THE VINE SEPTEMBER 8, 2008
Robert Bryce, writing in the Guardian, is dead on about Barack Obama's wimpy and anti-intellectual track record on corn ethanol:
In 2006, Obama, along with four other farm-state senators, sent a
letter to President Bush urging him to ignore calls to reduce the $0.54
per-gallon tariff on imports of Brazilian sugarcane-based ethanol.
During his first year in office, Obama twice used corporate jets
belonging to the Illinois-based agribusiness giant, Archer Daniels
Midland Co, one of America's biggest ethanol producers. In January
2007, Obama along with two other farm-state senators, Tom Harkin, an
Iowa Democrat, and Indiana Republican Richard Lugar, introduced a bill
called the American Fuels Act of 2007, which was aimed at promoting
ethanol consumption.

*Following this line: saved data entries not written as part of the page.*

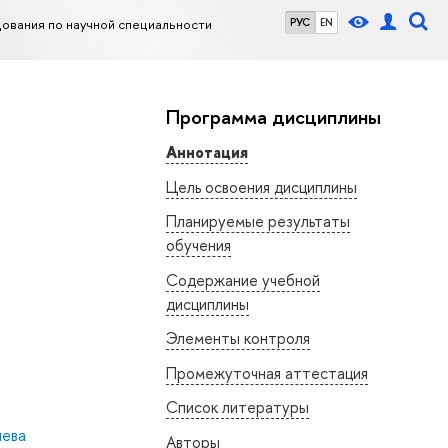
ования по научной специальности
РУС
EN
Программа дисциплины
Аннотация
Цель освоения дисциплины
Планируемые результаты
обучения
Содержание учебной
дисциплины
Элементы контроля
Промежуточная аттестация
Список литературы
лева
Авторы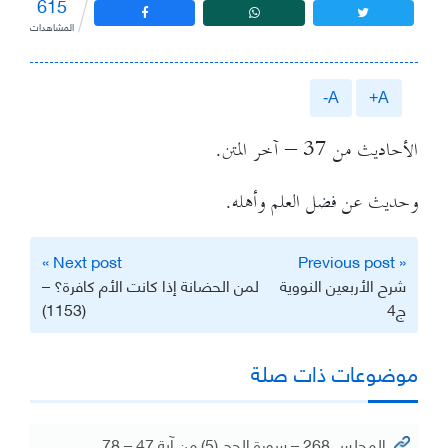
615
المشاهدات
A-
A+
الأحاديث من 37 – آخر المتن.
وحديث عن فضل العلم وأهله.
تصفّح
Next post »
« Previous post
المقالات
شرح الأربعين النووية
لمن الحضانة إذا كانت الأم كافرة؟ –
ج4
(1153)
موضوعات ذات صلة
المجلس 268 – سورة الحج (5) من آية 47 – 78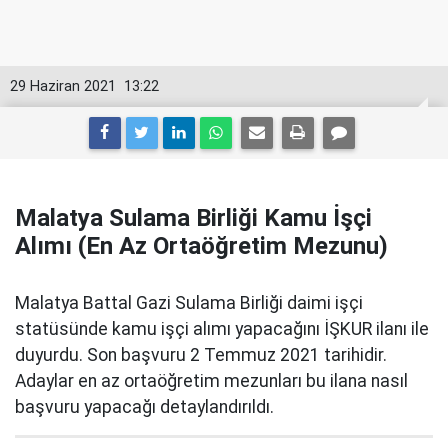
29 Haziran 2021
13:22
Malatya Sulama Birliği Kamu İşçi
Alımı (En Az Ortaöğretim Mezunu)
Malatya Battal Gazi Sulama Birliği daimi işçi
statüsünde kamu işçi alımı yapacağını İŞKUR ilanı ile
duyurdu. Son başvuru 2 Temmuz 2021 tarihidir.
Adaylar en az ortaöğretim mezunları bu ilana nasıl
başvuru yapacağı detaylandırıldı.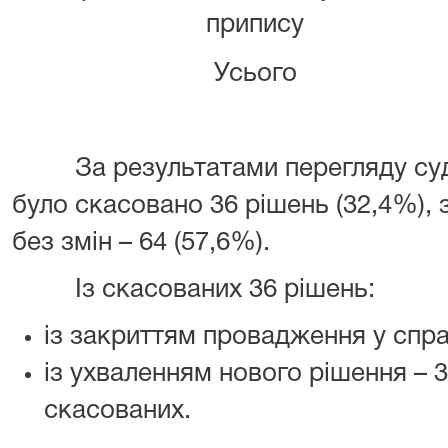
припису
Усього
За результатами перегляду судо
було скасовано 36 рішень (32,4%), 
без змін – 64 (57,6%).
Із скасованих 36 рішень:
із закриттям провадження у справ
із ухваленням нового рішення – 3
скасованих.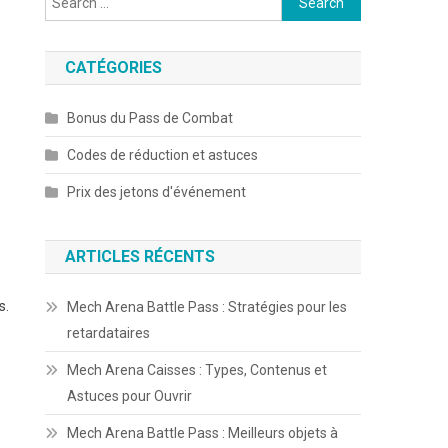
for:
CATÉGORIES
Bonus du Pass de Combat
Codes de réduction et astuces
Prix des jetons d'événement
ARTICLES RÉCENTS
s.
Mech Arena Battle Pass : Stratégies pour les
retardataires
Mech Arena Caisses : Types, Contenus et
Astuces pour Ouvrir
Mech Arena Battle Pass : Meilleurs objets à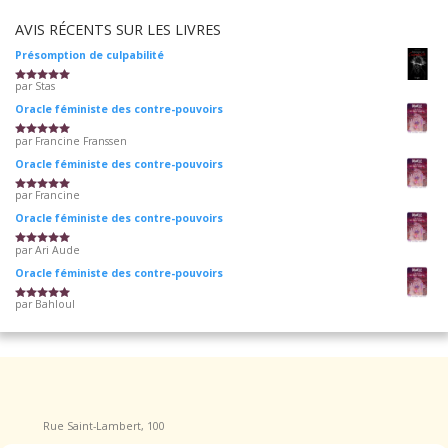
AVIS RÉCENTS SUR LES LIVRES
Présomption de culpabilité
par Stas
Note
5
sur 5
Oracle féministe des contre-pouvoirs
par Francine Franssen
Note
5
sur 5
Oracle féministe des contre-pouvoirs
par Francine
Note
5
sur 5
Oracle féministe des contre-pouvoirs
par Ari Aude
Note
5
sur 5
Oracle féministe des contre-pouvoirs
par Bahloul
Note
5
sur 5
Rue Saint-Lambert, 100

Touting the bill, Obama said: "To become truly energy independent, we need not only to increase domestic production of renewable fuels like ethanol." ...
Taking "change" to Washington—the Obama campaign's mantra—will
require fighting agriculture subsidies. But Obama voted for this year's
farm bill, a $307bn package stuffed with yet more subsidies. Between
1995 and 2006, federal corn subsidies, which are provided through a
myriad of programmes, totalled $56.1bn. That's more than twice the amount
given to any other agricultural commodity, including American mainstays
like wheat and cotton, and 105 times more than was paid to tobacco
Talk about being on the wrong side of the law. As I've written many times, Obama is no natural friend of the environment. This well-dated support for ethanol proves it. But as someone who thinks Obama is vastly more likely to get a comprehensive energy platform past the steeplechase of Congress, and is best positioned to marshal public opinion in favor of behavior modification and investment in a clean economy, I think it's sad that the vestiges of being a corn-state senator dim that promise. But here's the real issue:
Indeed, over the past few months, as the reports on corn ethanol's
environmental and food price impacts have gone from bad to awful, Obama
has been scurrying away from his record as one of the Senate's most
reliable corn ethanol boosters.... the Obama campaign has refused to answer
questions about Obama's support for the federal ethanol mandates, and
the candidate's website has been purged of his old energy platform,
which included several lines about his plans to increase ethanol
production in the US.
Do we let him "scurry" or not? Depends. I think we're unlikely to hear a genuine acknowledgement that corn-sourced biofuels are a bad gamble. (Paging Barack...) But if the boondoggle gets carefully jettisoned from his otherwise excellent portfolio approach to energy action, I'd say that's a good net outcome. Lest it sound like I'm contorting my opinions to favor a candidate whom
I prefer on just about every other issue pertaining to the environment, I'll link to a great New York Times op-classic from John McCain, making a throaty defense of environmentalism and a critique of Republican leadership on energy, circa 1996:
[I]f we are to restore the people's trust and retain the privilege of
serving as the majority party, we better start proving it. We need to
assure the public that in the 105th Congress the Republican
environmental agenda will consist of more than coining new epithets for
environmental extremists or offering banal symbolic gestures.
Good stuff. But minds change. The when, why, and in which direction is the stuff of art.